これらは、実際にわたしがよく耳にする、神戸にまつわる疑問の声です。 あれこれ味を追求するより、そうしたものだと割り切ってシンプルに楽しむほうがいいのかもしれません。神戸には日本を代表する洋菓子メーカーがいくつも本社を構えており、多くは戦前、あるいは戦後間もないころから続いている、由緒あるメーカーばかりです。神戸からやや視界を広げ、兵庫県全体を見てみると、思いつくのが明石焼きでしょうか。
見た目がタコ焼きにそっくりの食べ物で、じつはたこ焼きの元となったともいわれています。
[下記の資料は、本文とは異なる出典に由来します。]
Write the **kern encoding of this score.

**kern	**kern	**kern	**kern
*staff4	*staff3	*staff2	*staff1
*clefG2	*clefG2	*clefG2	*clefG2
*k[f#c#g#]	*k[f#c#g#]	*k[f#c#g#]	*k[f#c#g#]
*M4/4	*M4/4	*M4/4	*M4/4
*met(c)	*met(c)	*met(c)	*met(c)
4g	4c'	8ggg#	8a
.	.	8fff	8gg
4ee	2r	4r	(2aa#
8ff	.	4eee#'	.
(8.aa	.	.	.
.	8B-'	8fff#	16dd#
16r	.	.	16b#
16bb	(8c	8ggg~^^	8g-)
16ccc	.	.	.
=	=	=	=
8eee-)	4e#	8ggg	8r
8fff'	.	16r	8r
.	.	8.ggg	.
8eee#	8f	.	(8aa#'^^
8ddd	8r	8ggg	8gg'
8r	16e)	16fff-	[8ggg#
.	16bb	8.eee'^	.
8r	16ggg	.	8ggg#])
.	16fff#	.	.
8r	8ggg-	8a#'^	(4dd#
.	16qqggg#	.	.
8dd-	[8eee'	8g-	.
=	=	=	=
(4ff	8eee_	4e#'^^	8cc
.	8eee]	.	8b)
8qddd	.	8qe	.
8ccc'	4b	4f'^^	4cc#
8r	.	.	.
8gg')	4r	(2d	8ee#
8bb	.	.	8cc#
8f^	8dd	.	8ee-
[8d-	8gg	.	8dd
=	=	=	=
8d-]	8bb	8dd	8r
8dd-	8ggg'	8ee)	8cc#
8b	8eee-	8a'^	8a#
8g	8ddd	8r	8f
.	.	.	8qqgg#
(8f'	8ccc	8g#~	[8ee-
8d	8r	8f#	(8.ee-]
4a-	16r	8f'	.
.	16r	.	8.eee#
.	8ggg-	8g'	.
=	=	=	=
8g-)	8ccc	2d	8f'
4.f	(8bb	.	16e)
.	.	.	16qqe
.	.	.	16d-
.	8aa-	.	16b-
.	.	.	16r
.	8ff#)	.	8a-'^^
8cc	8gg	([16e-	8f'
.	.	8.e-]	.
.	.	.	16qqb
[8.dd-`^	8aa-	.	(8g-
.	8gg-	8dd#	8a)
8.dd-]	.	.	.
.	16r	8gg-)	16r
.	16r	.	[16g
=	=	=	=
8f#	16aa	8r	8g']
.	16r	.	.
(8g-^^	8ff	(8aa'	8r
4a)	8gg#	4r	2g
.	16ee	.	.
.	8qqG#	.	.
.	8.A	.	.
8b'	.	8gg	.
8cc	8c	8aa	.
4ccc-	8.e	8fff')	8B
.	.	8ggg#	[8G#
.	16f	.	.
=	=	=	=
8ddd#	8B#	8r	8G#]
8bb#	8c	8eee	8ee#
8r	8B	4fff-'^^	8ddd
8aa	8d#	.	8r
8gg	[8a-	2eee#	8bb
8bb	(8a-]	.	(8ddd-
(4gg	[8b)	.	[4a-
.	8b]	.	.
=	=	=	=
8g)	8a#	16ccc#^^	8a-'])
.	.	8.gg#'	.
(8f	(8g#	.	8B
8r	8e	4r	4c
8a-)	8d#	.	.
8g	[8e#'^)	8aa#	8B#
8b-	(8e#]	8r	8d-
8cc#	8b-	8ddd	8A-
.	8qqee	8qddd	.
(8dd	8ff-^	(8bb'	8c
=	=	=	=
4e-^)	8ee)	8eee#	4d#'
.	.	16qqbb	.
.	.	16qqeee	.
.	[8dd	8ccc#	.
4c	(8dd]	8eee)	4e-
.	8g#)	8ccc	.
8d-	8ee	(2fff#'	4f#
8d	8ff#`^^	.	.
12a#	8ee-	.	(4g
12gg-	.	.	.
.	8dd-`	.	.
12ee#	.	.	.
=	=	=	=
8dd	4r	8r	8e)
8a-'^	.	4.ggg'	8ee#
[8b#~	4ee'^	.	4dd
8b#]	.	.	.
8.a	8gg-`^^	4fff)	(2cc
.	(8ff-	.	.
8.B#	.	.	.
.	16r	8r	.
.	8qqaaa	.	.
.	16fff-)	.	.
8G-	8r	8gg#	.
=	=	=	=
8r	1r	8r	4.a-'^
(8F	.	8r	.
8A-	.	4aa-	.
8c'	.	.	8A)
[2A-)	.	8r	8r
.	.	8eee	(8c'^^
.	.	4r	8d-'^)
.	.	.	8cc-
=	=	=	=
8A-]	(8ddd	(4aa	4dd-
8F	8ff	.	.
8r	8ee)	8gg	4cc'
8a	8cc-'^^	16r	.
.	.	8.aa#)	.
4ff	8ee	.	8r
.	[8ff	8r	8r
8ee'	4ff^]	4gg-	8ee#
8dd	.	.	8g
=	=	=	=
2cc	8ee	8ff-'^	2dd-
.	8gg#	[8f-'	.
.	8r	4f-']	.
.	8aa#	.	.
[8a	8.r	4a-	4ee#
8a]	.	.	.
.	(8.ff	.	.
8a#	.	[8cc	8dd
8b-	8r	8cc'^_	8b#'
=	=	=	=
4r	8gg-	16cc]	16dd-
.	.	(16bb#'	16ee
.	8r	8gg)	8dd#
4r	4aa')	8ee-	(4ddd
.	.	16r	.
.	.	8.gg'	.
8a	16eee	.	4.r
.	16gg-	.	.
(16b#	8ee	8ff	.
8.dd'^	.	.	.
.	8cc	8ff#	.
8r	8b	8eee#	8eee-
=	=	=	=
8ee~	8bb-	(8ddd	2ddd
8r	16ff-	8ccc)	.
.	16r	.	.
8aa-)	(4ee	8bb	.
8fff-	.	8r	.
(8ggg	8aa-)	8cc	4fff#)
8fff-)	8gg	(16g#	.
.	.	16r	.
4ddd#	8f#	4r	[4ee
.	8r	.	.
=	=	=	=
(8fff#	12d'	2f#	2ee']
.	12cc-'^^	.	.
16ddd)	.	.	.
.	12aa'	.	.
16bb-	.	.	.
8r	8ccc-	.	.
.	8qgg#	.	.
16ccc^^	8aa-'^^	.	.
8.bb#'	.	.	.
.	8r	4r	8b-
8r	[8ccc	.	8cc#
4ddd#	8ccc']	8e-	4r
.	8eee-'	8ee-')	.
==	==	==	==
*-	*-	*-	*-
実際、中にタコを入れるのですから、たこ焼きといってもいいくらいのものですが、店によってはタコではなく穴子を使うところもあるそうです。ソースをつけるたこ焼きとはちょっと品が違うような感じがするものです。
ならば最初からソースだけでいいのでは、という気もしますが、その辺りは店独自の感覚なのでしょうか。全国的な知名度ではたこ焼きに大きく後れを取っていますが、観光客のなかには明石焼き目当ての方も多くいらっしゃるようで、決して無名の存在ではありません。味は店によって千差万別ですが、少しでも多くの人に広まってくれればいいと思う食べ物ではあります。